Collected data
_____
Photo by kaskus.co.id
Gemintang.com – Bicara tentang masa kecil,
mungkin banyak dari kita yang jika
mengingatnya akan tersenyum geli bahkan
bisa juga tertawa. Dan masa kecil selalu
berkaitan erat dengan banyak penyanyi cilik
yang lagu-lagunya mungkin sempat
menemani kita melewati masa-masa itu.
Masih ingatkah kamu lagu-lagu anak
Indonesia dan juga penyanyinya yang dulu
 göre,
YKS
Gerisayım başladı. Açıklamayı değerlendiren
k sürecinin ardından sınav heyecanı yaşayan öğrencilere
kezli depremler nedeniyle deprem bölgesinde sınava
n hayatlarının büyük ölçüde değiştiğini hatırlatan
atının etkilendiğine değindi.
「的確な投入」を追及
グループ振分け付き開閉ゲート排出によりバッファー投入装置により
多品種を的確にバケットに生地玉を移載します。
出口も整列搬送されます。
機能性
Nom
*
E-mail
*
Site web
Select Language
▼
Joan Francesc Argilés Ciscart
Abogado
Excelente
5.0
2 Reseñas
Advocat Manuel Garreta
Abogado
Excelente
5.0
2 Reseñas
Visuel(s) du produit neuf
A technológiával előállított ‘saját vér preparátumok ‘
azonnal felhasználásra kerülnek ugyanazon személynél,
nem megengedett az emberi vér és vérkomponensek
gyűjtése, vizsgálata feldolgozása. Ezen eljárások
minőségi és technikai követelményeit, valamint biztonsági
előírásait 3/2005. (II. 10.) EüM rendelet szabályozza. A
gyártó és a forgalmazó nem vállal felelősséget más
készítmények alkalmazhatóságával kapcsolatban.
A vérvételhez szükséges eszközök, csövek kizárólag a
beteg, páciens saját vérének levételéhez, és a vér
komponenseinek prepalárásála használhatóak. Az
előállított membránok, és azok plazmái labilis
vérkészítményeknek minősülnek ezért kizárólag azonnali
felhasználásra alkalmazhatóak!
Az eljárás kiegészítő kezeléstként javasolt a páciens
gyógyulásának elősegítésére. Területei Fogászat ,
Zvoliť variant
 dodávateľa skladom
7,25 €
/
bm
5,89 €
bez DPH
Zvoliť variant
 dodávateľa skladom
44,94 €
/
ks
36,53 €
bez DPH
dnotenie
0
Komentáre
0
_____
What the task requires
Reproduce the rows above, switching each "Reseñas" to "Opiniones" and leaving every other character untouched.

Response
Photo by kaskus.co.id
Gemintang.com – Bicara tentang masa kecil,
mungkin banyak dari kita yang jika
mengingatnya akan tersenyum geli bahkan
bisa juga tertawa. Dan masa kecil selalu
berkaitan erat dengan banyak penyanyi cilik
yang lagu-lagunya mungkin sempat
menemani kita melewati masa-masa itu.
Masih ingatkah kamu lagu-lagu anak
Indonesia dan juga penyanyinya yang dulu
 göre,
YKS
Gerisayım başladı. Açıklamayı değerlendiren
k sürecinin ardından sınav heyecanı yaşayan öğrencilere
kezli depremler nedeniyle deprem bölgesinde sınava
n hayatlarının büyük ölçüde değiştiğini hatırlatan
atının etkilendiğine değindi.
「的確な投入」を追及
グループ振分け付き開閉ゲート排出によりバッファー投入装置により
多品種を的確にバケットに生地玉を移載します。
出口も整列搬送されます。
機能性
Nom
*
E-mail
*
Site web
Select Language
▼
Joan Francesc Argilés Ciscart
Abogado
Excelente
5.0
2 Opiniones
Advocat Manuel Garreta
Abogado
Excelente
5.0
2 Opiniones
Visuel(s) du produit neuf
A technológiával előállított ‘saját vér preparátumok ‘
azonnal felhasználásra kerülnek ugyanazon személynél,
nem megengedett az emberi vér és vérkomponensek
gyűjtése, vizsgálata feldolgozása. Ezen eljárások
minőségi és technikai követelményeit, valamint biztonsági
előírásait 3/2005. (II. 10.) EüM rendelet szabályozza. A
gyártó és a forgalmazó nem vállal felelősséget más
készítmények alkalmazhatóságával kapcsolatban.
A vérvételhez szükséges eszközök, csövek kizárólag a
beteg, páciens saját vérének levételéhez, és a vér
komponenseinek prepalárásála használhatóak. Az
előállított membránok, és azok plazmái labilis
vérkészítményeknek minősülnek ezért kizárólag azonnali
felhasználásra alkalmazhatóak!
Az eljárás kiegészítő kezeléstként javasolt a páciens
gyógyulásának elősegítésére. Területei Fogászat ,
Zvoliť variant
 dodávateľa skladom
7,25 €
/
bm
5,89 €
bez DPH
Zvoliť variant
 dodávateľa skladom
44,94 €
/
ks
36,53 €
bez DPH
dnotenie
0
Komentáre
0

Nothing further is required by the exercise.